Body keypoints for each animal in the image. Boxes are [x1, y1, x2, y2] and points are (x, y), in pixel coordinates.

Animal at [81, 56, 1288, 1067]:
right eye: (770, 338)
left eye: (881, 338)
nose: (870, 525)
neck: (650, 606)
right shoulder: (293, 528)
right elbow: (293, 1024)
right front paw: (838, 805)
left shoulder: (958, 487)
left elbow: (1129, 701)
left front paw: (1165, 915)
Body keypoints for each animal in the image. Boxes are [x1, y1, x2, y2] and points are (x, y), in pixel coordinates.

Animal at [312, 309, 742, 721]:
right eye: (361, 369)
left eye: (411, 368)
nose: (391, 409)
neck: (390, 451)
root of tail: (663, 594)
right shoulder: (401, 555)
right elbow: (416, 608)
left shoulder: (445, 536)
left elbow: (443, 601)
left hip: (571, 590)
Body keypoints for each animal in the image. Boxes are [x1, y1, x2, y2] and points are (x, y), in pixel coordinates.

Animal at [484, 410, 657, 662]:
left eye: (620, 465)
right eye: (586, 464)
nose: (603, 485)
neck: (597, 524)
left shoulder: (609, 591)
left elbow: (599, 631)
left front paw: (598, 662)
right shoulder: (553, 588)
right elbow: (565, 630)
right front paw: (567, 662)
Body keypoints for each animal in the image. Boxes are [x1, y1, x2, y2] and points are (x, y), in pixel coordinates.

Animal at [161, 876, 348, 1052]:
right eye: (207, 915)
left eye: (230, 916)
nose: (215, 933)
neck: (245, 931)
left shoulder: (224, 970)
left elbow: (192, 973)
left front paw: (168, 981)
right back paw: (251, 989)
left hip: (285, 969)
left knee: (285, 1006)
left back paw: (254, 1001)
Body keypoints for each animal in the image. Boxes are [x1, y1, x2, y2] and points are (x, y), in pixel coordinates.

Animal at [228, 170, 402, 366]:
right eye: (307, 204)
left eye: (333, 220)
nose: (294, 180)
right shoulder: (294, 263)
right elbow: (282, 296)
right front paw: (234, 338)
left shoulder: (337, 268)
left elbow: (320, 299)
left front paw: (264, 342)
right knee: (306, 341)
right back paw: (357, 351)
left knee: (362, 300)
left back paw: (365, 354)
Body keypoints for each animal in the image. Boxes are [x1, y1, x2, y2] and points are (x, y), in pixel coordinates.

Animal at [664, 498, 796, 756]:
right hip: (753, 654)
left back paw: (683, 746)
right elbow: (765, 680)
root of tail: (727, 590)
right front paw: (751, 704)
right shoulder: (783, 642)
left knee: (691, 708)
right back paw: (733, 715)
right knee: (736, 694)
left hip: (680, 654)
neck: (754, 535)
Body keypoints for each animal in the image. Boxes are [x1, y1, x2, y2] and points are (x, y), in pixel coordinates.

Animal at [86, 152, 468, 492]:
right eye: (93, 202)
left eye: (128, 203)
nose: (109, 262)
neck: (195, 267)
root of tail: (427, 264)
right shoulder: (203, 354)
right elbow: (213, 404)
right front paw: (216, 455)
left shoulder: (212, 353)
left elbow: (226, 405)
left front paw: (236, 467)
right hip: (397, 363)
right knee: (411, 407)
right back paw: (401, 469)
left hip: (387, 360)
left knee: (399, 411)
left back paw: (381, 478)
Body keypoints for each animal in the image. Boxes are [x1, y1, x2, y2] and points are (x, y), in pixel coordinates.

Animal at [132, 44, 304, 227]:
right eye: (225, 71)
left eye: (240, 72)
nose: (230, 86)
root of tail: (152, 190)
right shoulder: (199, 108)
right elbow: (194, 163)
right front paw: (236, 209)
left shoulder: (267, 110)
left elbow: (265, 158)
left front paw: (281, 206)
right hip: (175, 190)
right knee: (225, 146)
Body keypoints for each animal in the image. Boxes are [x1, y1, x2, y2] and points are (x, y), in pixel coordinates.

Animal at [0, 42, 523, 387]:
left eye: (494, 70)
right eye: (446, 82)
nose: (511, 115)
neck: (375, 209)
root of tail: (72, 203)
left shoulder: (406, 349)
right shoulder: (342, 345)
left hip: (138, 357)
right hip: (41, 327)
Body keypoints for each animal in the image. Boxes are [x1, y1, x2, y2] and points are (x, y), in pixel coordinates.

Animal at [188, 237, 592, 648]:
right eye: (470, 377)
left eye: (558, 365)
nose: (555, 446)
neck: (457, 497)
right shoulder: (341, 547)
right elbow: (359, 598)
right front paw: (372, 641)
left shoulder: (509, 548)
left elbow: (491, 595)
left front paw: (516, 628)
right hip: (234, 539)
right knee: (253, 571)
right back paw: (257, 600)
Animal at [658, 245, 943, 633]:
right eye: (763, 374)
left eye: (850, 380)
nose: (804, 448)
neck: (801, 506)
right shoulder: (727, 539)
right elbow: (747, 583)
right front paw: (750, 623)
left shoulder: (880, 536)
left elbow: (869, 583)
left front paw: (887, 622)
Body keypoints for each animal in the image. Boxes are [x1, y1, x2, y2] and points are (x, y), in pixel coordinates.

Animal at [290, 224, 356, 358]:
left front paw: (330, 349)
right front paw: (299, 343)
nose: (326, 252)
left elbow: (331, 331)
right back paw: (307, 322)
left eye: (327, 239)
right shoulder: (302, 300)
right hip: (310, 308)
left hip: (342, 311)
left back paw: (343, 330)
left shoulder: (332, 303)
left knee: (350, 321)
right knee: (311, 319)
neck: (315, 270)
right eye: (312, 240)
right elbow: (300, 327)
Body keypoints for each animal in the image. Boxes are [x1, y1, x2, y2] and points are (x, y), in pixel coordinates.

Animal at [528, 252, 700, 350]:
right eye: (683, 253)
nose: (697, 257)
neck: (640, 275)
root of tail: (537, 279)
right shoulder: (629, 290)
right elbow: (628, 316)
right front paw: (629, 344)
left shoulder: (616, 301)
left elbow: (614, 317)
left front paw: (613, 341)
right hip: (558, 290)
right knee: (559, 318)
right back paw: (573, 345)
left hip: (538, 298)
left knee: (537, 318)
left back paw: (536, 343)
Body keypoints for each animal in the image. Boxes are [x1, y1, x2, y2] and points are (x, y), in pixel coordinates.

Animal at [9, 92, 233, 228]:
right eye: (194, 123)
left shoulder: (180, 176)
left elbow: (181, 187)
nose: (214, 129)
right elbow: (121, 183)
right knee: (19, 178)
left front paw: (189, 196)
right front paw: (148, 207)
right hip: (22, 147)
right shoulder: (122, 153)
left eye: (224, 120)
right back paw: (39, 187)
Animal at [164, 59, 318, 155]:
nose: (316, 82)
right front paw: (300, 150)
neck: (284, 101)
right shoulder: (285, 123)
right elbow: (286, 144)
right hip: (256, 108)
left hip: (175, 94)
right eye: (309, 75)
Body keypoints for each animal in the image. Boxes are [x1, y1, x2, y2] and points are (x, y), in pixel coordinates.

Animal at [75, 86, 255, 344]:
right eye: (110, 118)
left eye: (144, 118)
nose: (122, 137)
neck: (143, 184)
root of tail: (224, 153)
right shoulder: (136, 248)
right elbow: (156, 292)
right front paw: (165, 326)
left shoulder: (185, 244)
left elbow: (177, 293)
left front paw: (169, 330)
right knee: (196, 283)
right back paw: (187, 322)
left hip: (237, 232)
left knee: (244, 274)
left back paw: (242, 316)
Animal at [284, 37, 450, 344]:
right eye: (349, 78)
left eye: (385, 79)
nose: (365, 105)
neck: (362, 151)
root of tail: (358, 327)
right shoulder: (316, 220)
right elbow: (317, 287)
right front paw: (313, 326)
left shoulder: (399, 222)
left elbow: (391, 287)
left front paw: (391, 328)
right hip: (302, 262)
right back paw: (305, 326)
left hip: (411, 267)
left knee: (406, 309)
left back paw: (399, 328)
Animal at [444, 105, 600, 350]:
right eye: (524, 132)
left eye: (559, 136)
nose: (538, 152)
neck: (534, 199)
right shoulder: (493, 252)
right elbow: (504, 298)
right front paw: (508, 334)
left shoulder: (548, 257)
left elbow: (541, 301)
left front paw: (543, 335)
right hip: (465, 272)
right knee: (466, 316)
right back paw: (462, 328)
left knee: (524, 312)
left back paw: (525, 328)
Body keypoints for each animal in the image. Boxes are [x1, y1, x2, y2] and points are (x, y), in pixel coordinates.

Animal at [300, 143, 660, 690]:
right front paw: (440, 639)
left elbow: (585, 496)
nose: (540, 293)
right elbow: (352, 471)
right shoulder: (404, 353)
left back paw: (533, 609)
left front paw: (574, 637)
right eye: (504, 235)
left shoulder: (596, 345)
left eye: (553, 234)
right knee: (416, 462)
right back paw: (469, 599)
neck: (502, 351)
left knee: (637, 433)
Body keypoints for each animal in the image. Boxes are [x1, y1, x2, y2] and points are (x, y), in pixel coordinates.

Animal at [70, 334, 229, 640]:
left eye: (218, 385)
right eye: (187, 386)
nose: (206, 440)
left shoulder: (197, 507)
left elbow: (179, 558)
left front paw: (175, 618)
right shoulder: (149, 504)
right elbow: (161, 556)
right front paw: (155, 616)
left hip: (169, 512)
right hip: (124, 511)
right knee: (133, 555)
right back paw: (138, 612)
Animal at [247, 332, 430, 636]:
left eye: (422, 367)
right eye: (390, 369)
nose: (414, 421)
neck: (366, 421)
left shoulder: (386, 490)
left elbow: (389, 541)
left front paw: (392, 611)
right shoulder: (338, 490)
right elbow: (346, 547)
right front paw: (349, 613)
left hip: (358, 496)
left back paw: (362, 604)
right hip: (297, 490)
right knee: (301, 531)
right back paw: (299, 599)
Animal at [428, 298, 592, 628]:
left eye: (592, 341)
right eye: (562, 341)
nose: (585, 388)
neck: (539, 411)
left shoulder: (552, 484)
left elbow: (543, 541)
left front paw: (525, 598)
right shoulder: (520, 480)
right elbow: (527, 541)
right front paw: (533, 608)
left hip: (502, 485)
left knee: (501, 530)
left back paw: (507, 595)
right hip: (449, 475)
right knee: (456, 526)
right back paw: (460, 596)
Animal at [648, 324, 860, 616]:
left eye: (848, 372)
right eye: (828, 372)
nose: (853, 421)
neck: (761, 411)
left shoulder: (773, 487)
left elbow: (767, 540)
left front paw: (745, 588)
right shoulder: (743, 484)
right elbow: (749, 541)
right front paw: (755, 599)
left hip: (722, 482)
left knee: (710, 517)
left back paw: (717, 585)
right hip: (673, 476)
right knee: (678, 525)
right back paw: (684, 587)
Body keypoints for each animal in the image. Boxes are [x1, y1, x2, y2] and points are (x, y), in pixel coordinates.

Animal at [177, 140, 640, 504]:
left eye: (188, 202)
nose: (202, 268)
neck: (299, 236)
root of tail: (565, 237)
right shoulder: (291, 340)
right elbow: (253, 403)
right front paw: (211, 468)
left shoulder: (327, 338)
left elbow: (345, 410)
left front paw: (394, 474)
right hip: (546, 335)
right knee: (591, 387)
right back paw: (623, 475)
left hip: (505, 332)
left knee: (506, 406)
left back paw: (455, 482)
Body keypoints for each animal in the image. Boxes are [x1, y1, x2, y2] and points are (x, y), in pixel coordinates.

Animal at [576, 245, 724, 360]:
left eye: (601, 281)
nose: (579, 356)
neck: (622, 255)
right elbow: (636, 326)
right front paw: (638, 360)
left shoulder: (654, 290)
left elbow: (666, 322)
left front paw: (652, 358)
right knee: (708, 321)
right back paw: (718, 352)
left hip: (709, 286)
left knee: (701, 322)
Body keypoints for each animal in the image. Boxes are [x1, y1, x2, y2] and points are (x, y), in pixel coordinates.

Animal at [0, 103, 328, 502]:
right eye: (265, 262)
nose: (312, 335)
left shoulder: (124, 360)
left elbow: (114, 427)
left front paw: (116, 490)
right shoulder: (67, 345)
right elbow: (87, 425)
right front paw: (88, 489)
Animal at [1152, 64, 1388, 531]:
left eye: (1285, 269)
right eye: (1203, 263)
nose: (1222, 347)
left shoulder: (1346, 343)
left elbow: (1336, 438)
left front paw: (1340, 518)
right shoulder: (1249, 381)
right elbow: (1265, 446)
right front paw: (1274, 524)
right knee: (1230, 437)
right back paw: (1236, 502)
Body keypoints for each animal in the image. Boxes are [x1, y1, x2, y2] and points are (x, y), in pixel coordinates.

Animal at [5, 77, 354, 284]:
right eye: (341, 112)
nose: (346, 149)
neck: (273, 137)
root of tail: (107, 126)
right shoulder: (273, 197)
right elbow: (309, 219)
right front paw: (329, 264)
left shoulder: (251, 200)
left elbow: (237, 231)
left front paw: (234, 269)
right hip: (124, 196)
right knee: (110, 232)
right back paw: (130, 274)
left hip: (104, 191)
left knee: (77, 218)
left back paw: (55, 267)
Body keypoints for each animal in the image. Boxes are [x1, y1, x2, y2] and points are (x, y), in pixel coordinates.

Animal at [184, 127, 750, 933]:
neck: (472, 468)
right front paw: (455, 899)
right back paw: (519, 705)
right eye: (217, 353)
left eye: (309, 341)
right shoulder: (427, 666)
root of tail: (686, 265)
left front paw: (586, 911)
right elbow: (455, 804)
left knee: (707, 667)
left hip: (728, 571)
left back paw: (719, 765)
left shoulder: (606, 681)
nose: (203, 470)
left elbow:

□ □ □

• [Your task] From the start of the data to the line that holds "right shoulder: (293, 528)", retype each line exactly, with both ends included.

• [Solution]
Body keypoints for each animal in the image. Boxes are [x1, y1, x2, y2] and points are (x, y), in pixel coordinates.

Animal at [81, 56, 1288, 1067]:
right eye: (770, 338)
left eye: (881, 338)
nose: (870, 525)
neck: (650, 606)
right shoulder: (293, 528)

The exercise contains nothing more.